* _YOUR TASK_:
Copy all of the data below verbatim, leaving out the pictures.
=== SUPPLIED DATA ===
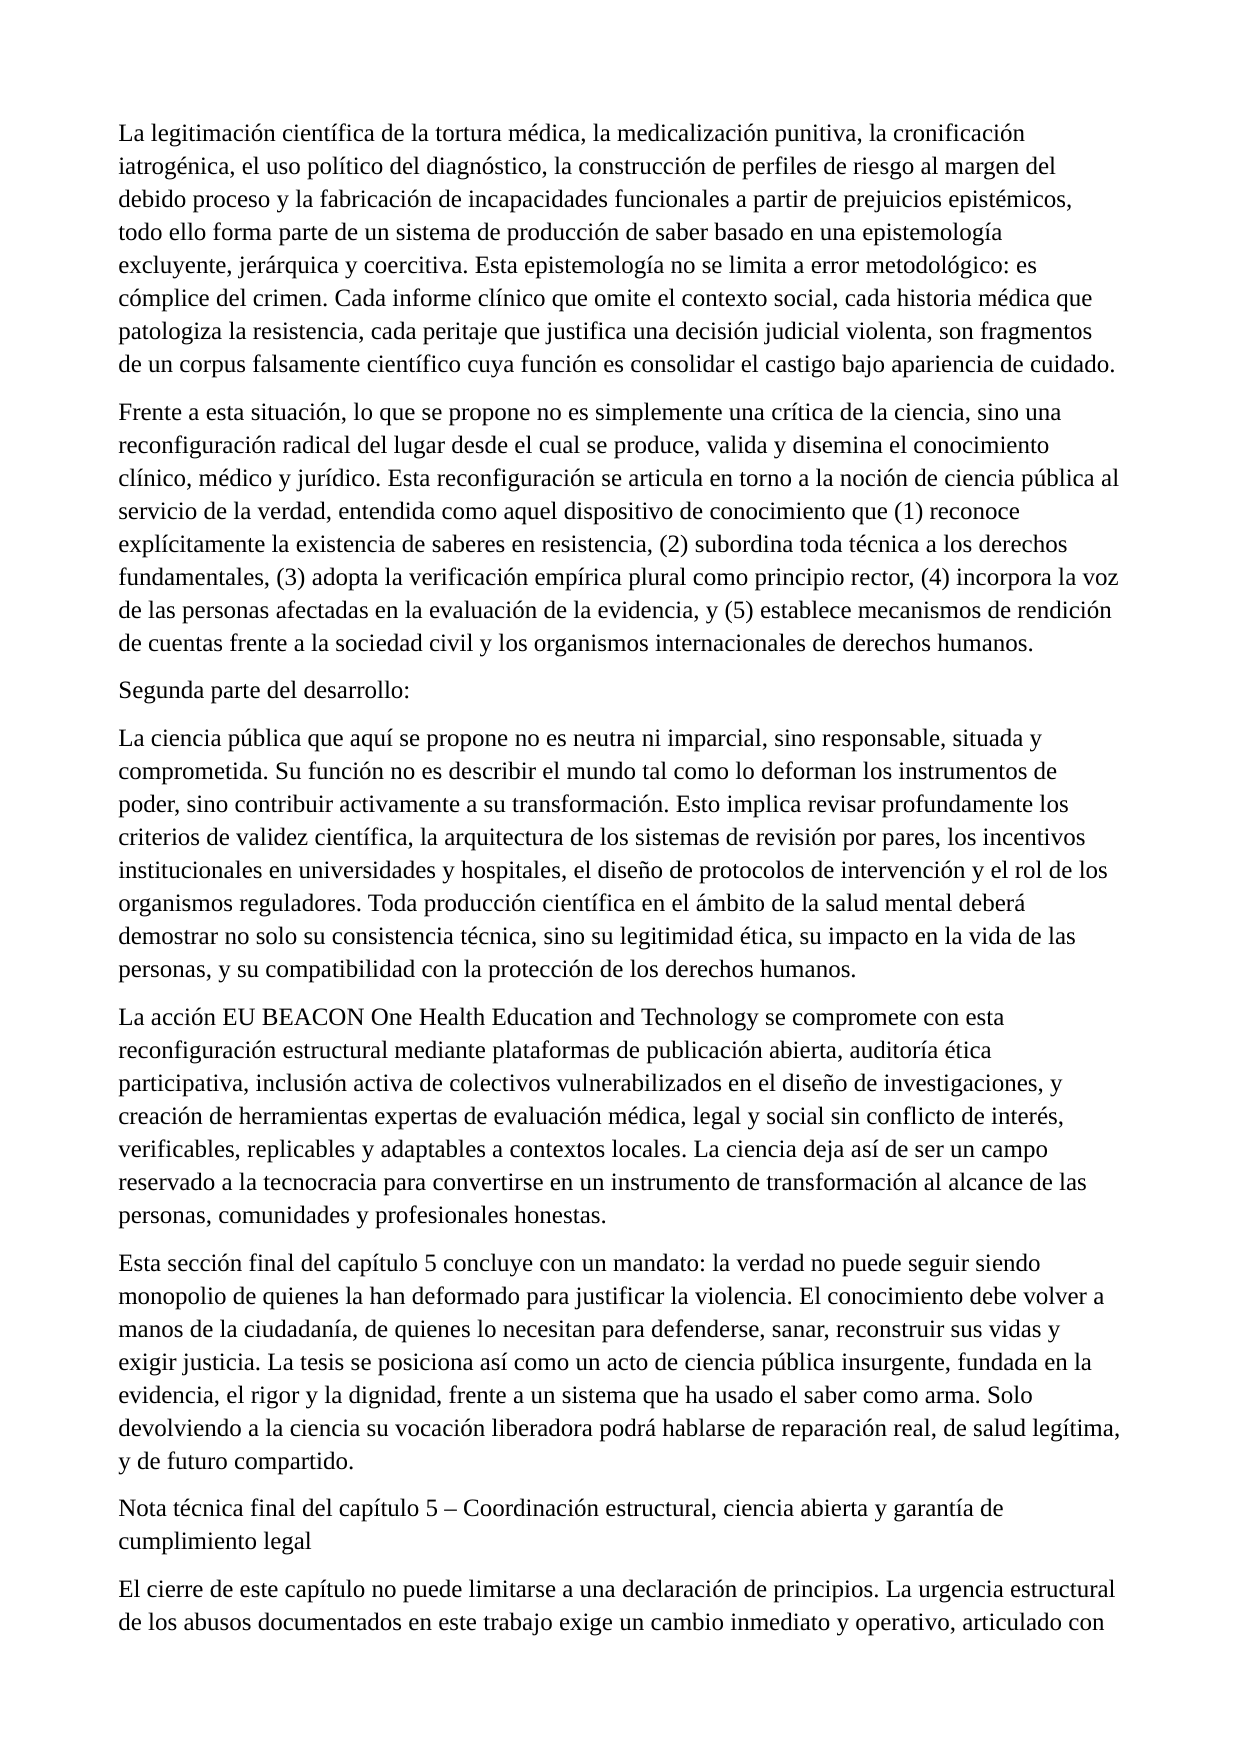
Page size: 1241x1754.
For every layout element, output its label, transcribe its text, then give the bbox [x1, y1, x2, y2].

text La legitimación científica de la tortura médica, la medicalización punitiva, la cronificación iatrogénica, el uso político del diagnóstico, la construcción de perfiles de riesgo al margen del debido proceso y la fabricación de incapacidades funcionales a partir de prejuicios epistémicos, todo ello forma parte de un sistema de producción de saber basado en una epistemología excluyente, jerárquica y coercitiva. Esta epistemología no se limita a error metodológico: es cómplice del crimen. Cada informe clínico que omite el contexto social, cada historia médica que patologiza la resistencia, cada peritaje que justifica una decisión judicial violenta, son fragmentos de un corpus falsamente científico cuya función es consolidar el castigo bajo apariencia de cuidado. [118, 118, 1122, 378]
text Segunda parte del desarrollo: [118, 676, 1122, 704]
text La acción EU BEACON One Health Education and Technology se compromete con esta reconfiguración estructural mediante plataformas de publicación abierta, auditoría ética participativa, inclusión activa de colectivos vulnerabilizados en el diseño de investigaciones, y creación de herramientas expertas de evaluación médica, legal y social sin conflicto de interés, verificables, replicables y adaptables a contextos locales. La ciencia deja así de ser un campo reservado a la tecnocracia para convertirse en un instrumento de transformación al alcance de las personas, comunidades y profesionales honestas. [118, 1002, 1122, 1229]
text La ciencia pública que aquí se propone no es neutra ni imparcial, sino responsable, situada y comprometida. Su función no es describir el mundo tal como lo deforman los instrumentos de poder, sino contribuir activamente a su transformación. Esto implica revisar profundamente los criterios de validez científica, la arquitectura de los sistemas de revisión por pares, los incentivos institucionales en universidades y hospitales, el diseño de protocolos de intervención y el rol de los organismos reguladores. Toda producción científica en el ámbito de la salud mental deberá demostrar no solo su consistencia técnica, sino su legitimidad ética, su impacto en la vida de las personas, y su compatibilidad con la protección de los derechos humanos. [118, 723, 1122, 983]
text El cierre de este capítulo no puede limitarse a una declaración de principios. La urgencia estructural de los abusos documentados en este trabajo exige un cambio inmediato y operativo, articulado con [118, 1574, 1122, 1636]
text Frente a esta situación, lo que se propone no es simplemente una crítica de la ciencia, sino una reconfiguración radical del lugar desde el cual se produce, valida y disemina el conocimiento clínico, médico y jurídico. Esta reconfiguración se articula en torno a la noción de ciencia pública al servicio de la verdad, entendida como aquel dispositivo de conocimiento que (1) reconoce explícitamente la existencia de saberes en resistencia, (2) subordina toda técnica a los derechos fundamentales, (3) adopta la verificación empírica plural como principio rector, (4) incorpora la voz de las personas afectadas en la evaluación de la evidencia, y (5) establece mecanismos de rendición de cuentas frente a la sociedad civil y los organismos internacionales de derechos humanos. [118, 397, 1122, 657]
text Nota técnica final del capítulo 5 – Coordinación estructural, ciencia abierta y garantía de cumplimiento legal [118, 1493, 1122, 1555]
text Esta sección final del capítulo 5 concluye con un mandato: la verdad no puede seguir siendo monopolio de quienes la han deformado para justificar la violencia. El conocimiento debe volver a manos de la ciudadanía, de quienes lo necesitan para defenderse, sanar, reconstruir sus vidas y exigir justicia. La tesis se posiciona así como un acto de ciencia pública insurgente, fundada en la evidencia, el rigor y la dignidad, frente a un sistema que ha usado el saber como arma. Solo devolviendo a la ciencia su vocación liberadora podrá hablarse de reparación real, de salud legítima, y de futuro compartido. [118, 1248, 1122, 1474]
===
* _FINISHED ANSWER_:
Page size: 1241x1754.
For every layout element, output its label, transcribe its text, then give the bbox [x1, y1, x2, y2].

text La legitimación científica de la tortura médica, la medicalización punitiva, la cronificación iatrogénica, el uso político del diagnóstico, la construcción de perfiles de riesgo al margen del debido proceso y la fabricación de incapacidades funcionales a partir de prejuicios epistémicos, todo ello forma parte de un sistema de producción de saber basado en una epistemología excluyente, jerárquica y coercitiva. Esta epistemología no se limita a error metodológico: es cómplice del crimen. Cada informe clínico que omite el contexto social, cada historia médica que patologiza la resistencia, cada peritaje que justifica una decisión judicial violenta, son fragmentos de un corpus falsamente científico cuya función es consolidar el castigo bajo apariencia de cuidado. [118, 118, 1122, 378]
text Segunda parte del desarrollo: [118, 676, 1122, 704]
text La acción EU BEACON One Health Education and Technology se compromete con esta reconfiguración estructural mediante plataformas de publicación abierta, auditoría ética participativa, inclusión activa de colectivos vulnerabilizados en el diseño de investigaciones, y creación de herramientas expertas de evaluación médica, legal y social sin conflicto de interés, verificables, replicables y adaptables a contextos locales. La ciencia deja así de ser un campo reservado a la tecnocracia para convertirse en un instrumento de transformación al alcance de las personas, comunidades y profesionales honestas. [118, 1002, 1122, 1229]
text La ciencia pública que aquí se propone no es neutra ni imparcial, sino responsable, situada y comprometida. Su función no es describir el mundo tal como lo deforman los instrumentos de poder, sino contribuir activamente a su transformación. Esto implica revisar profundamente los criterios de validez científica, la arquitectura de los sistemas de revisión por pares, los incentivos institucionales en universidades y hospitales, el diseño de protocolos de intervención y el rol de los organismos reguladores. Toda producción científica en el ámbito de la salud mental deberá demostrar no solo su consistencia técnica, sino su legitimidad ética, su impacto en la vida de las personas, y su compatibilidad con la protección de los derechos humanos. [118, 723, 1122, 983]
text El cierre de este capítulo no puede limitarse a una declaración de principios. La urgencia estructural de los abusos documentados en este trabajo exige un cambio inmediato y operativo, articulado con [118, 1574, 1122, 1636]
text Frente a esta situación, lo que se propone no es simplemente una crítica de la ciencia, sino una reconfiguración radical del lugar desde el cual se produce, valida y disemina el conocimiento clínico, médico y jurídico. Esta reconfiguración se articula en torno a la noción de ciencia pública al servicio de la verdad, entendida como aquel dispositivo de conocimiento que (1) reconoce explícitamente la existencia de saberes en resistencia, (2) subordina toda técnica a los derechos fundamentales, (3) adopta la verificación empírica plural como principio rector, (4) incorpora la voz de las personas afectadas en la evaluación de la evidencia, y (5) establece mecanismos de rendición de cuentas frente a la sociedad civil y los organismos internacionales de derechos humanos. [118, 397, 1122, 657]
text Nota técnica final del capítulo 5 – Coordinación estructural, ciencia abierta y garantía de cumplimiento legal [118, 1493, 1122, 1555]
text Esta sección final del capítulo 5 concluye con un mandato: la verdad no puede seguir siendo monopolio de quienes la han deformado para justificar la violencia. El conocimiento debe volver a manos de la ciudadanía, de quienes lo necesitan para defenderse, sanar, reconstruir sus vidas y exigir justicia. La tesis se posiciona así como un acto de ciencia pública insurgente, fundada en la evidencia, el rigor y la dignidad, frente a un sistema que ha usado el saber como arma. Solo devolviendo a la ciencia su vocación liberadora podrá hablarse de reparación real, de salud legítima, y de futuro compartido. [118, 1248, 1122, 1474]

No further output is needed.